There is another matter which I think will help to greater efficiency by keeping up quorums at the meetings. Very often it is exceedingly difficult to get a quorum even when there are important matters for discussion. It can be easily understood when farmers and business people come from the far end of a county, and have not the advantage of trams and other facilities which people in cities have for getting about, that it entails a considerable inroad on their time. I think the provision to pay travelling expenses, in the case of people who attend three out of four of the meetings, is a very excellent one. I do not think it is right that people should have to devote a great deal of their valuable time to the conduct of public business and get no recompense for it. Another matter referred to by Deputy Baxter in connection with the proposal to abolish district councils was, that he thought it was going to be very extravagant and that he could not see where any economies were going to be effected. I would like to remind him that the Minister in introducing the Bill said that the cost of district council elections to begin with amounts to about £65,000, and that the various staffs—who, of course, will have to be pensioned and provided for—cost £85,000 per annum. It appears to me that there is £65,000 worth of economy to start with together with whatever sum will be saved after providing for reasonable and fair pensions to the various staffs. It may be news to a great many Deputies when I tell them that there are at present over 3,000 district councillors in the Saorstát and the staffs amount, I think, to over 4,000. One of the tragedies of rural life is, I think, the extraordinary number of men who go in for public and political life. Under this abolition of district councils, you will have a matter of 3,000 members released to go back to their ordinary vocations, and to carry on their ordinary business. I think that that in itself is a considerable economic saving. I have known in my experience more than one man who has owed his commercial downfall, and possibly bankruptcy, to the neglect of his own business by attending to those boards.

I do not know that the Deputy ought to say "attending." He should say "pretending to attend."

Mr.
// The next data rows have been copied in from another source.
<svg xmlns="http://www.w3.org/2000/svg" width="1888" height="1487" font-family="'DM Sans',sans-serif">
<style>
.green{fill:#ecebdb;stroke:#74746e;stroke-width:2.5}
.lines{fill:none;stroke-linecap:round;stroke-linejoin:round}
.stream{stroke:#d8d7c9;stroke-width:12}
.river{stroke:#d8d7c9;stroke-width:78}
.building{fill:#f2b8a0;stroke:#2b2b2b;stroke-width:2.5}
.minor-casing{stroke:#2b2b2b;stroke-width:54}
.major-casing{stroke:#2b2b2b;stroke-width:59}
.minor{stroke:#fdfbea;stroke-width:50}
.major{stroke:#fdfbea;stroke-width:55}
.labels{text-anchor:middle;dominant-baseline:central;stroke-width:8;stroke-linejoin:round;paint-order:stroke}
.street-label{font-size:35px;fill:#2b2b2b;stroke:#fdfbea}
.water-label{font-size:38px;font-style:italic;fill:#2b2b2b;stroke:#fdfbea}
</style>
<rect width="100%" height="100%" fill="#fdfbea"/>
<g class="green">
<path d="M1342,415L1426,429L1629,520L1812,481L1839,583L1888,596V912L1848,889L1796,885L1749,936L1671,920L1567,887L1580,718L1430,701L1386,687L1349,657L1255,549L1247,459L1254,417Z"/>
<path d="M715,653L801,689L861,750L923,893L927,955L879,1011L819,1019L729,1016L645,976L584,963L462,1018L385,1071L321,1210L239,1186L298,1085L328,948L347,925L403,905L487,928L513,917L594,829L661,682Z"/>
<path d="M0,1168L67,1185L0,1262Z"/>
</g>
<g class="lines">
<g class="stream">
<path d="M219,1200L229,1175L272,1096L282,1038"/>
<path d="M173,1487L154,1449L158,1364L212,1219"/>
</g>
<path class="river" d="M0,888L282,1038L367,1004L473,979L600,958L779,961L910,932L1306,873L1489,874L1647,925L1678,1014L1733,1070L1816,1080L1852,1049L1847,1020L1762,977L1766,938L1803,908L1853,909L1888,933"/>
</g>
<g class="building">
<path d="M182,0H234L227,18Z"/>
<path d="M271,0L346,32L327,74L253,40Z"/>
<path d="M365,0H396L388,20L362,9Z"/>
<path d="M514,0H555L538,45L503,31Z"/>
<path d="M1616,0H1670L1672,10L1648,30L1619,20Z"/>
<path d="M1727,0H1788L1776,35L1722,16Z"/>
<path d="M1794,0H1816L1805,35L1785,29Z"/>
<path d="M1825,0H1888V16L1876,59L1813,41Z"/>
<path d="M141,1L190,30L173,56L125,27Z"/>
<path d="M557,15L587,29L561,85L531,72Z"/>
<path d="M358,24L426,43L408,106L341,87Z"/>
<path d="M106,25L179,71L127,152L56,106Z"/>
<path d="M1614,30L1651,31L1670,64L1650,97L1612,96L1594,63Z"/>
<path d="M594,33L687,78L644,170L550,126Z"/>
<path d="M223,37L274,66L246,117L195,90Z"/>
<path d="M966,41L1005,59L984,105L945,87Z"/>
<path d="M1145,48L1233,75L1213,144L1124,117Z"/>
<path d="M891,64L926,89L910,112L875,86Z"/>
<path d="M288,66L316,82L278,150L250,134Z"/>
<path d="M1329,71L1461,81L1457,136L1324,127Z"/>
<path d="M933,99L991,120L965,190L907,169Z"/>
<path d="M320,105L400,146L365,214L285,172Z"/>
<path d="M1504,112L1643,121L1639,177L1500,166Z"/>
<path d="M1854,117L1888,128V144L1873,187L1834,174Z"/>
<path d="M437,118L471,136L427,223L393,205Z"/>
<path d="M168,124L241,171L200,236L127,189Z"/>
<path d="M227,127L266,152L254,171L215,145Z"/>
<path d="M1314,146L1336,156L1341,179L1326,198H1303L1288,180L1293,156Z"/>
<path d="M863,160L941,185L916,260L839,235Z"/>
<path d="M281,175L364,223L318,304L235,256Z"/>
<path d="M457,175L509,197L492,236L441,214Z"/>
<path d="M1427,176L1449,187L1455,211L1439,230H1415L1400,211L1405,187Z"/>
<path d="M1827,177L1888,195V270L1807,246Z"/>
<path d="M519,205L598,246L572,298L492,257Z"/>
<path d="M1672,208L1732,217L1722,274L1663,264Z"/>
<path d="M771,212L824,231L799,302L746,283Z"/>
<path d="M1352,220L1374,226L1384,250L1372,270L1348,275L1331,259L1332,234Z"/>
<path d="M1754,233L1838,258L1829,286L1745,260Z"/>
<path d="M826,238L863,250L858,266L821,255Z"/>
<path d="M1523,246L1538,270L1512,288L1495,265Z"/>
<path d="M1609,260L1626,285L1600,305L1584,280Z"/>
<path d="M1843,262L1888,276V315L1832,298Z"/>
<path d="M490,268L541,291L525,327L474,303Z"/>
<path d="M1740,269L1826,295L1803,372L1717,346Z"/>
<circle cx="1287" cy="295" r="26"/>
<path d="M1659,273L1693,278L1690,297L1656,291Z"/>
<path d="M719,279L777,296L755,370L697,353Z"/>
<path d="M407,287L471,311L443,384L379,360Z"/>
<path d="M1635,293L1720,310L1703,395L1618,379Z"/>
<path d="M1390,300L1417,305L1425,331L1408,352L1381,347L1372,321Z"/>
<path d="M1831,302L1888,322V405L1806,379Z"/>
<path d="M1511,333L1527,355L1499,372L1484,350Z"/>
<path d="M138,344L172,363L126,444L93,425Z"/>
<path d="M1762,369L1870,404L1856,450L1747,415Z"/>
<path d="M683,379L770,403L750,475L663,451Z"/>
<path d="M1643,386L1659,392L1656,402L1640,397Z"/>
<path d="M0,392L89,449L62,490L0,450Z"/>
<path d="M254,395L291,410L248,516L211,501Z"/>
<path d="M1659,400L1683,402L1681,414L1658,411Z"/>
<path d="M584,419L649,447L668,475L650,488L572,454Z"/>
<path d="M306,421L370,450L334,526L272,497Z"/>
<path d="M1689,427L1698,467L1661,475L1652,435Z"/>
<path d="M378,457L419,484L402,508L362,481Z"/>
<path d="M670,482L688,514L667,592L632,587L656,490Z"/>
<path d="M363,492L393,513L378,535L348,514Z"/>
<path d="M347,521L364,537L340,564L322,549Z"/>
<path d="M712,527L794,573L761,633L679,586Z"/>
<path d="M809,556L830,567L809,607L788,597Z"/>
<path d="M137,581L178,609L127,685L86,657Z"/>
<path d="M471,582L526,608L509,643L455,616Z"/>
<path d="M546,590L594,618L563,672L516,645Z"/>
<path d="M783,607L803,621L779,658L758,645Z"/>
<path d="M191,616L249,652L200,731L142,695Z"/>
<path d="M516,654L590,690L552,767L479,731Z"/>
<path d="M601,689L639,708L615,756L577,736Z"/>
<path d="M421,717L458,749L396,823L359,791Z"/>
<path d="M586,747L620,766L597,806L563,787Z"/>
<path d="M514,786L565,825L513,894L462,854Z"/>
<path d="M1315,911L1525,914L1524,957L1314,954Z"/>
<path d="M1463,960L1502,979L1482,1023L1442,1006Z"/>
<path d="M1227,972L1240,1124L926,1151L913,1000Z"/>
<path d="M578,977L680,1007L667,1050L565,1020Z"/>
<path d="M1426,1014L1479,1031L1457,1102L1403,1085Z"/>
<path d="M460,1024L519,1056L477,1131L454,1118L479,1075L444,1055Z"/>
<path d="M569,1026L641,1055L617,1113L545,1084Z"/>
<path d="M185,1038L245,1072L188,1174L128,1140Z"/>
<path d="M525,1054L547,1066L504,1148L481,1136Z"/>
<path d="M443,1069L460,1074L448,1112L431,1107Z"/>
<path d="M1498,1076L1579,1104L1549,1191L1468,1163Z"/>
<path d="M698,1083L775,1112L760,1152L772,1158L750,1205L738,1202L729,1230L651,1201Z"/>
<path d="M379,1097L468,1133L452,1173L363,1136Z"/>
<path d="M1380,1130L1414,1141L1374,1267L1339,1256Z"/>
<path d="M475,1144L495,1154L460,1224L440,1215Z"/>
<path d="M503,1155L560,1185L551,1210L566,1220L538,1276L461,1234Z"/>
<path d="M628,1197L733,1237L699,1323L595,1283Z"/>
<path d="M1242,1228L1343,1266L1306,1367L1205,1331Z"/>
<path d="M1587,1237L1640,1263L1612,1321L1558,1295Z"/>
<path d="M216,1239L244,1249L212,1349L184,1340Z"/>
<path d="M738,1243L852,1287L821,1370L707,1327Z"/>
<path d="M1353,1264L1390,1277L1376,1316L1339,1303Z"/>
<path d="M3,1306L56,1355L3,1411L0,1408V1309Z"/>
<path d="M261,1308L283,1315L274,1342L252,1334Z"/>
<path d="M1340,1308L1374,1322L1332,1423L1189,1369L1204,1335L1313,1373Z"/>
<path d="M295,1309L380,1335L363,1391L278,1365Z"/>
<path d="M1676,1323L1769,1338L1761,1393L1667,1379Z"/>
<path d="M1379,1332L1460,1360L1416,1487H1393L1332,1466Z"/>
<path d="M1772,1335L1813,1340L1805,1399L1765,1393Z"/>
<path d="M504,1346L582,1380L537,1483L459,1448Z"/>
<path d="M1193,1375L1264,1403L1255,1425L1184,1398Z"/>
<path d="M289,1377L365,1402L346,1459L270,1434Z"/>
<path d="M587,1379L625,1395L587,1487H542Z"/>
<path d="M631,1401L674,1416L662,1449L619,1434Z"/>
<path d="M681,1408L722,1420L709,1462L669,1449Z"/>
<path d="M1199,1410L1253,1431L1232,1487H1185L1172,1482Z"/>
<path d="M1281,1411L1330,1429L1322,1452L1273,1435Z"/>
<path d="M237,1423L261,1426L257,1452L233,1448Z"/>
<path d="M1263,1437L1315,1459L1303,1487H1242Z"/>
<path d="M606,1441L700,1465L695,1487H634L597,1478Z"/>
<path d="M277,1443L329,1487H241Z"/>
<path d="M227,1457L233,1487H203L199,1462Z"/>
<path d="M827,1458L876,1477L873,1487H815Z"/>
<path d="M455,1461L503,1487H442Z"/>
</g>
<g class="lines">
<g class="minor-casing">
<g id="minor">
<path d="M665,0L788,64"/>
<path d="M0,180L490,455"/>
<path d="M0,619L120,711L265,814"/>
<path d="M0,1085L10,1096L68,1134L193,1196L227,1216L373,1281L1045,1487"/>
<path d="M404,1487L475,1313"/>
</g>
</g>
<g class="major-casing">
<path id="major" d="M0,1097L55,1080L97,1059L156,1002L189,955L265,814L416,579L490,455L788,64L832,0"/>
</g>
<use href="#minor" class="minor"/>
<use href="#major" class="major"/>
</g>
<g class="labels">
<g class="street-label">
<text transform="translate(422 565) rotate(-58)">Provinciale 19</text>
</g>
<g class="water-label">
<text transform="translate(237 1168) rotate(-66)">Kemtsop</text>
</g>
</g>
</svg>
EGAN

I will allow Deputy Gorey to define that, when it comes to his turn, in any way he wishes. With regard to the public health sections of the Bill, they have been very ably dealt with by Deputy Sir James Craig. There is, however, one thing that I certainly highly commend, and that is the suggestion to appoint a whole-time medical officer of health for each county. There are certain things that I would like the Minister to explain. Possibly I have not read the Bill carefully enough. For instance, I would like to know what is going to be the position of future dispensary medical officers? Are they to be whole-time men, or can they take private practice? Another matter which I should like the Minister to refer to is in connection with the appointment of these ten people for the County Health Board. There does not appear to be any provision made as to what districts they are to represent. Under the section, as it reads at present, I think they can be appointed from anywhere. I suggest to the Minister that it is desirable that that should be altered; that is to say, that every corner of the county should have adequate representation. I happen to belong to a county with a very peculiar geographical shape, as Deputy Davin knows, where there are enormous distances to be covered. One end of the county is a tremendous length from the other. If the members of the Committee came from one end of the county or, say, the centre of it, they would be quite ignorant of the sanitary conditions and the public health needs of the other portions of it. Taking the Bill on the whole, I think that we ought to congratulate the Minister. Although, as I have said, it is quite capable of intelligent amendment, which I have no doubt it will receive at the hands of the Dáil, I think the main principle of it is good, and I certainly recommend that the Dáil should give it a Second Reading.

I beg to move the adjournment of the debate.

When is it proposed to resume the debate?

Debate adjourned until Tuesday next.